* READING TEXT:
[Start of Attachment]

Item 6.  Contracts, Arrangements, Understandings or Relationships with
Respect to Securities of the Issuer.

         The information set forth, or incorporated by reference, in Items 3
through 5 of this statement is hereby incorporated by this reference in this
Item 6. To the Reporting Person's knowledge, except as otherwise described in
this Schedule 13D, there are no contracts, arrangements, understandings or
relationships among the persons named in Item 2 above or listed in Schedule A
hereto, and between any such persons and any other person, with respect to any
securities of CTI, including but not limited to, transfer or voting of any of
the securities of CTI, joint ventures, loan or option arrangements, puts or
calls, guarantees or profits, division of profits or loss, or the giving or
withholding of proxies, or a pledge or contingency the occurrence of which
would give another person voting power over the securities of CTI.

Item 7.  Material to be Filed as Exhibits.

The following documents are each incorporated by reference herein.

Exhibit 1 Agreement and Plan of Merger by and between Cell Therapeutics, Inc.
and Novuspharma S.p.A. dated as of June 16, 2003

Exhibit 2 CTI Stockholder Voting Agreement made and entered into as of June
16, 2003, by and between Novuspharma S.p.A. and Essex Woodlands Health
Ventures IV, L.P.

[End of Attachment]

* GIVEN INFORMATION:
[Start of Attachment]

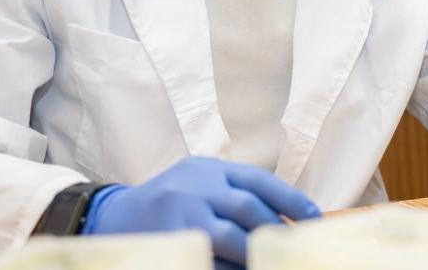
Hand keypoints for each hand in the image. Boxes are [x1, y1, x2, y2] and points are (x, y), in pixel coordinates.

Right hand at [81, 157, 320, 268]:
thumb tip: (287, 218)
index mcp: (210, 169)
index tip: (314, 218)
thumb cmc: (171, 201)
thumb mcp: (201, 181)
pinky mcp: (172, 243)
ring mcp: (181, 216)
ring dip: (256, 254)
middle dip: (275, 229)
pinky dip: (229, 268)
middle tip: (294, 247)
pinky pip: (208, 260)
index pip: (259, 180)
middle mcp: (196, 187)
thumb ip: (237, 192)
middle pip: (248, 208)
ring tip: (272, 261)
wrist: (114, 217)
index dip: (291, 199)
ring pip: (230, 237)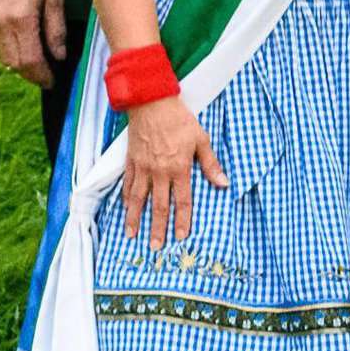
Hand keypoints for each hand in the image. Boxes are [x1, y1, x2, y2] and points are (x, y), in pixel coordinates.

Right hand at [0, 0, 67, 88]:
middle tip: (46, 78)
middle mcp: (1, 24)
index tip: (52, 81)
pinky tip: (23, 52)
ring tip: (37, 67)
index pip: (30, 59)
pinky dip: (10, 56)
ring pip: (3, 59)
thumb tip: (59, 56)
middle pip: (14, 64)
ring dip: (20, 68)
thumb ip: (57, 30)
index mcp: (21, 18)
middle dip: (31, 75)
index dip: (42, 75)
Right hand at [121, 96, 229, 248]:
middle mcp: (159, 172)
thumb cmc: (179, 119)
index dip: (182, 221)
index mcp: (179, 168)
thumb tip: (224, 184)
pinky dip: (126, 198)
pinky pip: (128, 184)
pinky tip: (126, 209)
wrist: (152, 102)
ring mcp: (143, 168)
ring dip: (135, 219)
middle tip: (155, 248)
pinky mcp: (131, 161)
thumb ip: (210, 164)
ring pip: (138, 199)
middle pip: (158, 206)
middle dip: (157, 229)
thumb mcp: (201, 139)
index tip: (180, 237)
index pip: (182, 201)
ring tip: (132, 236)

[End of Attachment]
[Start of Attachment]

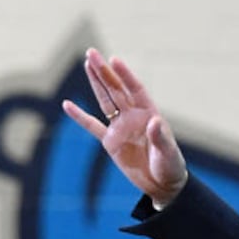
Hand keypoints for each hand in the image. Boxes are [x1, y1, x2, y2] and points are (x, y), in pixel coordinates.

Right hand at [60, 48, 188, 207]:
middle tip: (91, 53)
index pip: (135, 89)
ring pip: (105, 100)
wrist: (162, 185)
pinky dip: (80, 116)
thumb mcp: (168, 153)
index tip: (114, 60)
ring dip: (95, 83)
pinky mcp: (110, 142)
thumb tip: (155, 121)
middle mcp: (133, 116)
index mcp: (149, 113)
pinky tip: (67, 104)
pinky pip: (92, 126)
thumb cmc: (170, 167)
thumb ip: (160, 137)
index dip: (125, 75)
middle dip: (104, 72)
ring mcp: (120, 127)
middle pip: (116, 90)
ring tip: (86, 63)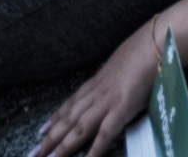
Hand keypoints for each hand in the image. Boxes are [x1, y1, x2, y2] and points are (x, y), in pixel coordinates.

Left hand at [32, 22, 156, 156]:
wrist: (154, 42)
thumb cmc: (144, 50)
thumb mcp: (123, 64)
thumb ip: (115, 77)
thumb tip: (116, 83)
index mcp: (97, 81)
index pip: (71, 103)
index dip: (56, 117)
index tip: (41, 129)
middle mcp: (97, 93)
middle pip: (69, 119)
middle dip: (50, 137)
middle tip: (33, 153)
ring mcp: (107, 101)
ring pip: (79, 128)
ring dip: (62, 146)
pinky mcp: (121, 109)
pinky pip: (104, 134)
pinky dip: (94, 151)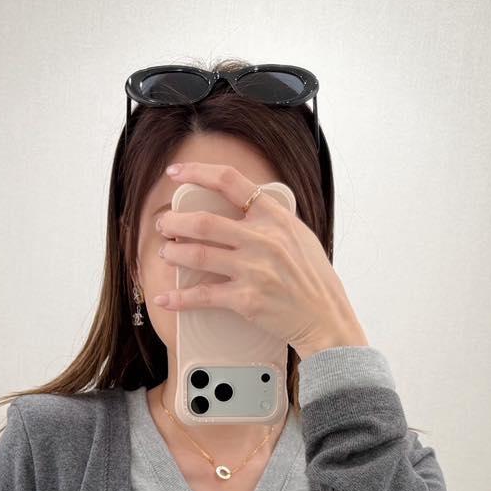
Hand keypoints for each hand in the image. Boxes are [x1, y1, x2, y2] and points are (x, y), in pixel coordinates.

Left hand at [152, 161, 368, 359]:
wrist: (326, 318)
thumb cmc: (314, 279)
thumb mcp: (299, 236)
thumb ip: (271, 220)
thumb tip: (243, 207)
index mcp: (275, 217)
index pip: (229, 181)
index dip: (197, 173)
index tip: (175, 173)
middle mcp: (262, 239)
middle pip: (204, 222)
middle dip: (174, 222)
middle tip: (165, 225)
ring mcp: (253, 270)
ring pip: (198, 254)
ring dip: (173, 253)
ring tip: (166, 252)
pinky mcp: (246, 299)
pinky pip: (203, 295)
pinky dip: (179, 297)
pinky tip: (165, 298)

[End of Attachment]

* ACTIVITY LIST:
(1) In the Schedule 13D excerpt, which two parties entered into the CTI Stockholder Voting Agreement?
(2) Pick up the Schedule 13D excerpt after its last line and keep writing it in the same style.

* ANSWERS BELOW:
(1) Novuspharma S.p.A. and Essex Woodlands Health Ventures IV, L.P.

(2)
                              Page 8 of 9 Pages



Exhibit 3 Form of CTI Stockholder Voting Agreement made and entered into as of
June 16, 2003, by and between Novuspharma S.p.A. and Directors and Officers of
CTI


                              Page 9 of 9 Pages


SIGNATURE

         After reasonable inquiry and to the best of my knowledge and belief,
I certify that the information set forth in this statement is true, complete
and correct.

                                           Novuspharma S.p.A.


                                           By:  /s/ Silvano Spinelli
                                                ----------------------------
                                           Name:   Silvano Spinelli
                                           Title:  Chief Executive Officer

Dated:   June 26, 2003



                                                                    Schedule A


            EXECUTIVE OFFICERS AND DIRECTORS OF NOVUSPHARMA S.P.A.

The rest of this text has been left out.